> _Input for this task_:
+-------+
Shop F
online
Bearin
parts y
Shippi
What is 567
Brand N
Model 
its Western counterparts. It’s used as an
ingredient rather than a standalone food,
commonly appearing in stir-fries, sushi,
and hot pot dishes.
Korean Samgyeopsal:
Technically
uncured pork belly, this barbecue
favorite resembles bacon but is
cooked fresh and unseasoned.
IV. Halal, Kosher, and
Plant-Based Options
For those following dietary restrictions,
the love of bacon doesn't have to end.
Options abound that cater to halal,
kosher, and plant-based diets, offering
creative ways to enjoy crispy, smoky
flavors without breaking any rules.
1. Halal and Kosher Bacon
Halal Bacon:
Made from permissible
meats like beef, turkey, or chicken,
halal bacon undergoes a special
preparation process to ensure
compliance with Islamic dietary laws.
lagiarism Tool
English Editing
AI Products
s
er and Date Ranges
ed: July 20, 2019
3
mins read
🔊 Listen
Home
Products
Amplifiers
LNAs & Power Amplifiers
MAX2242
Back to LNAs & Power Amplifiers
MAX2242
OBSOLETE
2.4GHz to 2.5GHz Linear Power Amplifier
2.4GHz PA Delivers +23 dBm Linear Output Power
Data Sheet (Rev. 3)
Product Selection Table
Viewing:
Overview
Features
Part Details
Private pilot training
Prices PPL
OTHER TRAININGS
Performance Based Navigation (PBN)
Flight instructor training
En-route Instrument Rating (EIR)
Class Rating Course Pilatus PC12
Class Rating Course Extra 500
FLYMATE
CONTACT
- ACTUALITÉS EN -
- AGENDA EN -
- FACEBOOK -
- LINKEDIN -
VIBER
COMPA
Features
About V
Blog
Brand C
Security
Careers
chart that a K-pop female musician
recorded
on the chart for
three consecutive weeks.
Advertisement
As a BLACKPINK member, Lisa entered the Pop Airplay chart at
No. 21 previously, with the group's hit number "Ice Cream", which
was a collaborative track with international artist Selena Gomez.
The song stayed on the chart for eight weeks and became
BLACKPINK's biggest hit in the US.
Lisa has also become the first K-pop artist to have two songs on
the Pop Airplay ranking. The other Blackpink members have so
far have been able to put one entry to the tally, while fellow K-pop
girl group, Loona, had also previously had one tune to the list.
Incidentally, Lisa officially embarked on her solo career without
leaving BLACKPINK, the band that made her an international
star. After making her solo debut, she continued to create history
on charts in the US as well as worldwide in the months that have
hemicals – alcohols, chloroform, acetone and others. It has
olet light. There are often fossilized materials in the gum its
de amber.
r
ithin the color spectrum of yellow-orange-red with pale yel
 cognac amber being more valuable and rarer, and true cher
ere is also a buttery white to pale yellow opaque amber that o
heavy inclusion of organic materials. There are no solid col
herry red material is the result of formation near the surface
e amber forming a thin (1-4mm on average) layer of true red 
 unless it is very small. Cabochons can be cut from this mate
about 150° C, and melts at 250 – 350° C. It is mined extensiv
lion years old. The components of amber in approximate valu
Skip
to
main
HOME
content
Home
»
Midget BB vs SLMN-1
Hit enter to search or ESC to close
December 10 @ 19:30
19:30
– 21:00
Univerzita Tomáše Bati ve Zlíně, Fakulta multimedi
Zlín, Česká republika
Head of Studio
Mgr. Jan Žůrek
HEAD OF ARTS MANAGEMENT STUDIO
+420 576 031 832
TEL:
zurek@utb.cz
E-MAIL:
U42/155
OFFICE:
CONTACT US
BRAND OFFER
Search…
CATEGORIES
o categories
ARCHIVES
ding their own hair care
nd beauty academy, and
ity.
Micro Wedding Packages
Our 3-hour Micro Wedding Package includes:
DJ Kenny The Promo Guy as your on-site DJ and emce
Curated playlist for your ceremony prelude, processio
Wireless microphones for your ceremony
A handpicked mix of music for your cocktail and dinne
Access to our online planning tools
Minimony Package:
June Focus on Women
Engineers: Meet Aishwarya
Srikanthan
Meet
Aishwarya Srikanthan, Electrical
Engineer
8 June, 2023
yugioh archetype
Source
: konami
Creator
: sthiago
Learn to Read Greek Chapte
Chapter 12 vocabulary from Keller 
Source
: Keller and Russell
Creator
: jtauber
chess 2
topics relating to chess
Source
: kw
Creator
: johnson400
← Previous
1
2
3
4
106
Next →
+-------+
> _Problem to solve_:
Put the text lines from all of the items above into a JSON list of strings, one string per line, leaving out blank lines.

> _Exercise output_:
[
  "Shop F",
  "online",
  "Bearin",
  "parts y",
  "Shippi",
  "What is 567",
  "Brand N",
  "Model ",
  "its Western counterparts. It’s used as an",
  "ingredient rather than a standalone food,",
  "commonly appearing in stir-fries, sushi,",
  "and hot pot dishes.",
  "Korean Samgyeopsal:",
  "Technically",
  "uncured pork belly, this barbecue",
  "favorite resembles bacon but is",
  "cooked fresh and unseasoned.",
  "IV. Halal, Kosher, and",
  "Plant-Based Options",
  "For those following dietary restrictions,",
  "the love of bacon doesn't have to end.",
  "Options abound that cater to halal,",
  "kosher, and plant-based diets, offering",
  "creative ways to enjoy crispy, smoky",
  "flavors without breaking any rules.",
  "1. Halal and Kosher Bacon",
  "Halal Bacon:",
  "Made from permissible",
  "meats like beef, turkey, or chicken,",
  "halal bacon undergoes a special",
  "preparation process to ensure",
  "compliance with Islamic dietary laws.",
  "lagiarism Tool",
  "English Editing",
  "AI Products",
  "s",
  "er and Date Ranges",
  "ed: July 20, 2019",
  "3",
  "mins read",
  "🔊 Listen",
  "Home",
  "Products",
  "Amplifiers",
  "LNAs & Power Amplifiers",
  "MAX2242",
  "Back to LNAs & Power Amplifiers",
  "MAX2242",
  "OBSOLETE",
  "2.4GHz to 2.5GHz Linear Power Amplifier",
  "2.4GHz PA Delivers +23 dBm Linear Output Power",
  "Data Sheet (Rev. 3)",
  "Product Selection Table",
  "Viewing:",
  "Overview",
  "Features",
  "Part Details",
  "Private pilot training",
  "Prices PPL",
  "OTHER TRAININGS",
  "Performance Based Navigation (PBN)",
  "Flight instructor training",
  "En-route Instrument Rating (EIR)",
  "Class Rating Course Pilatus PC12",
  "Class Rating Course Extra 500",
  "FLYMATE",
  "CONTACT",
  "- ACTUALITÉS EN -",
  "- AGENDA EN -",
  "- FACEBOOK -",
  "- LINKEDIN -",
  "VIBER",
  "COMPA",
  "Features",
  "About V",
  "Blog",
  "Brand C",
  "Security",
  "Careers",
  "chart that a K-pop female musician",
  "recorded",
  "on the chart for",
  "three consecutive weeks.",
  "Advertisement",
  "As a BLACKPINK member, Lisa entered the Pop Airplay chart at",
  "No. 21 previously, with the group's hit number \"Ice Cream\", which",
  "was a collaborative track with international artist Selena Gomez.",
  "The song stayed on the chart for eight weeks and became",
  "BLACKPINK's biggest hit in the US.",
  "Lisa has also become the first K-pop artist to have two songs on",
  "the Pop Airplay ranking. The other Blackpink members have so",
  "far have been able to put one entry to the tally, while fellow K-pop",
  "girl group, Loona, had also previously had one tune to the list.",
  "Incidentally, Lisa officially embarked on her solo career without",
  "leaving BLACKPINK, the band that made her an international",
  "star. After making her solo debut, she continued to create history",
  "on charts in the US as well as worldwide in the months that have",
  "hemicals – alcohols, chloroform, acetone and others. It has",
  "olet light. There are often fossilized materials in the gum its",
  "de amber.",
  "r",
  "ithin the color spectrum of yellow-orange-red with pale yel",
  " cognac amber being more valuable and rarer, and true cher",
  "ere is also a buttery white to pale yellow opaque amber that o",
  "heavy inclusion of organic materials. There are no solid col",
  "herry red material is the result of formation near the surface",
  "e amber forming a thin (1-4mm on average) layer of true red ",
  " unless it is very small. Cabochons can be cut from this mate",
  "about 150° C, and melts at 250 – 350° C. It is mined extensiv",
  "lion years old. The components of amber in approximate valu",
  "Skip",
  "to",
  "main",
  "HOME",
  "content",
  "Home",
  "»",
  "Midget BB vs SLMN-1",
  "Hit enter to search or ESC to close",
  "December 10 @ 19:30",
  "19:30",
  "– 21:00",
  "Univerzita Tomáše Bati ve Zlíně, Fakulta multimedi",
  "Zlín, Česká republika",
  "Head of Studio",
  "Mgr. Jan Žůrek",
  "HEAD OF ARTS MANAGEMENT STUDIO",
  "+420 576 031 832",
  "TEL:",
  "zurek@utb.cz",
  "E-MAIL:",
  "U42/155",
  "OFFICE:",
  "CONTACT US",
  "BRAND OFFER",
  "Search…",
  "CATEGORIES",
  "o categories",
  "ARCHIVES",
  "ding their own hair care",
  "nd beauty academy, and",
  "ity.",
  "Micro Wedding Packages",
  "Our 3-hour Micro Wedding Package includes:",
  "DJ Kenny The Promo Guy as your on-site DJ and emce",
  "Curated playlist for your ceremony prelude, processio",
  "Wireless microphones for your ceremony",
  "A handpicked mix of music for your cocktail and dinne",
  "Access to our online planning tools",
  "Minimony Package:",
  "June Focus on Women",
  "Engineers: Meet Aishwarya",
  "Srikanthan",
  "Meet",
  "Aishwarya Srikanthan, Electrical",
  "Engineer",
  "8 June, 2023",
  "yugioh archetype",
  "Source",
  ": konami",
  "Creator",
  ": sthiago",
  "Learn to Read Greek Chapte",
  "Chapter 12 vocabulary from Keller ",
  "Source",
  ": Keller and Russell",
  "Creator",
  ": jtauber",
  "chess 2",
  "topics relating to chess",
  "Source",
  ": kw",
  "Creator",
  ": johnson400",
  "← Previous",
  "1",
  "2",
  "3",
  "4",
  "106",
  "Next →"
]